>> start Data for processing
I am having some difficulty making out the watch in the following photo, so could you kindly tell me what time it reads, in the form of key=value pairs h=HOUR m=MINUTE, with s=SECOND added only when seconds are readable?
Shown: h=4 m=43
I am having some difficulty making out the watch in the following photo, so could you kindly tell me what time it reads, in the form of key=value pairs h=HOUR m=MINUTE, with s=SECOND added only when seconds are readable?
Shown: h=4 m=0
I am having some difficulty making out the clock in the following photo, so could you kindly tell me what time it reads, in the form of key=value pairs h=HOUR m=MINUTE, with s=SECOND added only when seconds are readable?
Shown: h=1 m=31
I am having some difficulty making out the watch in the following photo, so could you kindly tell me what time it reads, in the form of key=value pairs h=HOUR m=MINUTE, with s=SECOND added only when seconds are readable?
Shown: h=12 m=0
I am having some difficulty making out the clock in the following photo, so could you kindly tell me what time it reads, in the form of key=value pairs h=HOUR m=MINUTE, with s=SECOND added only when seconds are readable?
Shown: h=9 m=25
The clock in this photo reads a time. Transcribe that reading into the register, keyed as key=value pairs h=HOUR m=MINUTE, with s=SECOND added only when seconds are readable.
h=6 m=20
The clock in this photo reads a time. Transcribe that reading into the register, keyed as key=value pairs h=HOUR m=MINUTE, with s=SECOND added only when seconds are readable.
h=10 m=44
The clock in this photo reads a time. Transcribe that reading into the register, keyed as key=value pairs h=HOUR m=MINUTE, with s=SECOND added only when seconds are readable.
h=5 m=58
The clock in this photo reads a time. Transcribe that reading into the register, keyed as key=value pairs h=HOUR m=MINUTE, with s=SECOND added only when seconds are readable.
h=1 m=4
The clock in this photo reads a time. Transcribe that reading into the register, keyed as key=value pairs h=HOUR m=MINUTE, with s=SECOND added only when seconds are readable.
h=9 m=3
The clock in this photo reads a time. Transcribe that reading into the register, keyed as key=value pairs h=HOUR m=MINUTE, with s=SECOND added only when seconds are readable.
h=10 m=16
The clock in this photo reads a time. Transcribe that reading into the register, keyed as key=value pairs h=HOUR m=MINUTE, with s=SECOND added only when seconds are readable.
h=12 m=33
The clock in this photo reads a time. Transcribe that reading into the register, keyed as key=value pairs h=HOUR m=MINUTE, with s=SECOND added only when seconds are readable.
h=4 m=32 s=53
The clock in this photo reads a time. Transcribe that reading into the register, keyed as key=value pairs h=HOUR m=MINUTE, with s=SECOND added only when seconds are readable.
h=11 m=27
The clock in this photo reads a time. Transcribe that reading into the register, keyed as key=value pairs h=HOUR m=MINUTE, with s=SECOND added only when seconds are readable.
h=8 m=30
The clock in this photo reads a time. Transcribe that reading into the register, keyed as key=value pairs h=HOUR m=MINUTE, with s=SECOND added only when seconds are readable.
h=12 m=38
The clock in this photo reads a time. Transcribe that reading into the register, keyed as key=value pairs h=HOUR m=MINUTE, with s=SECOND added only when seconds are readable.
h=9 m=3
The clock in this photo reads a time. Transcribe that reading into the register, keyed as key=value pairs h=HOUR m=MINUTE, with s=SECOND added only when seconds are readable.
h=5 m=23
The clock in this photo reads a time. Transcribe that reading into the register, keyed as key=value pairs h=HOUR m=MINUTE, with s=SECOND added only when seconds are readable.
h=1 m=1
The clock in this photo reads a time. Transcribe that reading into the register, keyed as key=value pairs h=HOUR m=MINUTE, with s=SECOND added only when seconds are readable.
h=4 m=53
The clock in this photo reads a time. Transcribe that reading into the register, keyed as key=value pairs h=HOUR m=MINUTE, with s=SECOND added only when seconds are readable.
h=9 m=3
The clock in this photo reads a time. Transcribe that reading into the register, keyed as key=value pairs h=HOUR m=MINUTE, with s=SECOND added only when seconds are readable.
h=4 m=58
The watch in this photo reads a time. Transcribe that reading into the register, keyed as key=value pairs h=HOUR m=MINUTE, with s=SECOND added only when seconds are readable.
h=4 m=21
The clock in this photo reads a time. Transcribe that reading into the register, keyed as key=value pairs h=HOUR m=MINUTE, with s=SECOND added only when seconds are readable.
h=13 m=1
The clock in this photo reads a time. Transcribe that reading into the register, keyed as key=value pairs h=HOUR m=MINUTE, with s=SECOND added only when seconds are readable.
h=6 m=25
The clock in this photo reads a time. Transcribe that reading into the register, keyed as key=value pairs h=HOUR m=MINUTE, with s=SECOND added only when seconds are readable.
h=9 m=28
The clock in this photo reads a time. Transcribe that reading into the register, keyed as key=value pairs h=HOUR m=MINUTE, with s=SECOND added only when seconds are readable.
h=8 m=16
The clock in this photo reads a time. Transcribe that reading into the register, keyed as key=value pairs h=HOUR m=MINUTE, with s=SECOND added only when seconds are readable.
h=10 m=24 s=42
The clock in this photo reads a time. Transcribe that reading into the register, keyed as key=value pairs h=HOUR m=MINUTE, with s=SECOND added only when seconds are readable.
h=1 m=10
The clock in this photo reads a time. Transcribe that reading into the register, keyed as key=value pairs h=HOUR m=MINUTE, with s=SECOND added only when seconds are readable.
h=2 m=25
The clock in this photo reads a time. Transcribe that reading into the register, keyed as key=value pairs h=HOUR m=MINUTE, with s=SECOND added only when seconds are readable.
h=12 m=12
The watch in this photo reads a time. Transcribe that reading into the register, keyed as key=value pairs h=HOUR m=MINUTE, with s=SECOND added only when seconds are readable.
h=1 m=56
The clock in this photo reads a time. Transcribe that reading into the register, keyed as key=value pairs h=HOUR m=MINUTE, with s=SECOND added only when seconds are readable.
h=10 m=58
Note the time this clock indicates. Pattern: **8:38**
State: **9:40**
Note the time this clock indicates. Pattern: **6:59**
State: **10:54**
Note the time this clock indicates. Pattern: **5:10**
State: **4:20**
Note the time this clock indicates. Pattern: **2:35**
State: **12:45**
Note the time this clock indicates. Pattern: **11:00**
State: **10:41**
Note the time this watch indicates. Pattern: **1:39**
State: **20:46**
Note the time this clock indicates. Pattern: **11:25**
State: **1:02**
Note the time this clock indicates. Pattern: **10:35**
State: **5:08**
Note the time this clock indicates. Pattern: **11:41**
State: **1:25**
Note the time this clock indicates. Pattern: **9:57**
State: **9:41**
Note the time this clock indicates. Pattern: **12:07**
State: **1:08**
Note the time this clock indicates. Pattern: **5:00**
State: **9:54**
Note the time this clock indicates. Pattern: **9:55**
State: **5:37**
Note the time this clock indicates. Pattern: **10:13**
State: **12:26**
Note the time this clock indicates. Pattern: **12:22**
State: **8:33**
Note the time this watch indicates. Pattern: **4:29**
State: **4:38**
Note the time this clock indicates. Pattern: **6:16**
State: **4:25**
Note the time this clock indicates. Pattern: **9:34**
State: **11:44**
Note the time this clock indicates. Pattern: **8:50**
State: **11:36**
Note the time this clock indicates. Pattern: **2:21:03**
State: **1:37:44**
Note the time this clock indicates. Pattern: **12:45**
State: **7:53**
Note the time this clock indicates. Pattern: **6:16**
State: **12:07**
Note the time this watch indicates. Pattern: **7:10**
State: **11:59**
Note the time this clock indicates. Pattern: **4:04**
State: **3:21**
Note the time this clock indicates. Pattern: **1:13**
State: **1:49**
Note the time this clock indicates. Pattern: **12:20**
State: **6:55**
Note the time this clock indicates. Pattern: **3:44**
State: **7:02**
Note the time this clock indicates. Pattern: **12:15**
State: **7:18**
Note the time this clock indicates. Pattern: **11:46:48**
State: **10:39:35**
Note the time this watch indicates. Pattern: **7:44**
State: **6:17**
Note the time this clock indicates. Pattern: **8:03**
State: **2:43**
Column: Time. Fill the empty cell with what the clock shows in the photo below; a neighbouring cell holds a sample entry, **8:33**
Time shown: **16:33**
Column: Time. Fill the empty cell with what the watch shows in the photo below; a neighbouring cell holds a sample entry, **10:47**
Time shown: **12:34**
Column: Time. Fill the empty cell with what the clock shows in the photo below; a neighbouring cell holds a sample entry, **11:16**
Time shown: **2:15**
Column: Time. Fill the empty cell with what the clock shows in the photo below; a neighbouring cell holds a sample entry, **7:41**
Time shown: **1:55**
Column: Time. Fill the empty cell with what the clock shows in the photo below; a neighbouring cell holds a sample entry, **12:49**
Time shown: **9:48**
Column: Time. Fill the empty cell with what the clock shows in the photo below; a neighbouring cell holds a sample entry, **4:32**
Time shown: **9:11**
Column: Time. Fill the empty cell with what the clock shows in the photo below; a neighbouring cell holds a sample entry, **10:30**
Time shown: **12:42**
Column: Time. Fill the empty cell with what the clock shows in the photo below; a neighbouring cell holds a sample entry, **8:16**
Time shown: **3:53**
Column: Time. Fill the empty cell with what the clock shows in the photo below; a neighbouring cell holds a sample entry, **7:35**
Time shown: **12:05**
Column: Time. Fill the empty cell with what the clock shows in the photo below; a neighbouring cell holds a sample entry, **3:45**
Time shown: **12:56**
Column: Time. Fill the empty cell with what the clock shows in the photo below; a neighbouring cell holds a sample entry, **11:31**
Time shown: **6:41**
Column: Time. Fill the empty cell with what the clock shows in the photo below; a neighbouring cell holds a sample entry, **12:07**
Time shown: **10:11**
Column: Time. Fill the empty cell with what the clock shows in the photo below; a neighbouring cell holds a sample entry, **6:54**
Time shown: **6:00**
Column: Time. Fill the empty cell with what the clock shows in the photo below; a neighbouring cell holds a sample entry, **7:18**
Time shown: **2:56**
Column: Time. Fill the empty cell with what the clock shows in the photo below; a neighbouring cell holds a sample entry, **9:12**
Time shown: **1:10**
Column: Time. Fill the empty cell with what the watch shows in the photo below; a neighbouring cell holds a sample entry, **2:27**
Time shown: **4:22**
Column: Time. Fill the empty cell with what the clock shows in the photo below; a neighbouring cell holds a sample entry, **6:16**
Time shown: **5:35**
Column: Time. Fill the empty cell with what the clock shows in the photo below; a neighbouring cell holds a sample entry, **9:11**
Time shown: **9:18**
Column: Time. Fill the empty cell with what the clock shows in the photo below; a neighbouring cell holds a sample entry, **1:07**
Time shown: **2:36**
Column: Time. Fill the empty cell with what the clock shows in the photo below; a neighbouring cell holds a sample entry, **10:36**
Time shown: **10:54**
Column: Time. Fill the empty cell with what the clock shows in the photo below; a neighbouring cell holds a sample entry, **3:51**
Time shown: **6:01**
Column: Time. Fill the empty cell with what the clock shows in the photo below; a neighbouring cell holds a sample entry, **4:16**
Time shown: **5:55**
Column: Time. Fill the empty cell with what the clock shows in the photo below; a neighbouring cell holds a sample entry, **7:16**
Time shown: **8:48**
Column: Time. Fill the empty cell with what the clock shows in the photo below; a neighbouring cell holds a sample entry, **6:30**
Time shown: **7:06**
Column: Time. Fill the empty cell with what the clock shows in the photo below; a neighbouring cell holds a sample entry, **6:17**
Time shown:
>> end Data for processing
Requirements
Return, word for word, the lines of the records that begin with the line containing "sample entry, **11:16**" and run through the line containing "Time shown: **12:42**", including both of those lines.

Exercise response
Column: Time. Fill the empty cell with what the clock shows in the photo below; a neighbouring cell holds a sample entry, **11:16**
Time shown: **2:15**
Column: Time. Fill the empty cell with what the clock shows in the photo below; a neighbouring cell holds a sample entry, **7:41**
Time shown: **1:55**
Column: Time. Fill the empty cell with what the clock shows in the photo below; a neighbouring cell holds a sample entry, **12:49**
Time shown: **9:48**
Column: Time. Fill the empty cell with what the clock shows in the photo below; a neighbouring cell holds a sample entry, **4:32**
Time shown: **9:11**
Column: Time. Fill the empty cell with what the clock shows in the photo below; a neighbouring cell holds a sample entry, **10:30**
Time shown: **12:42**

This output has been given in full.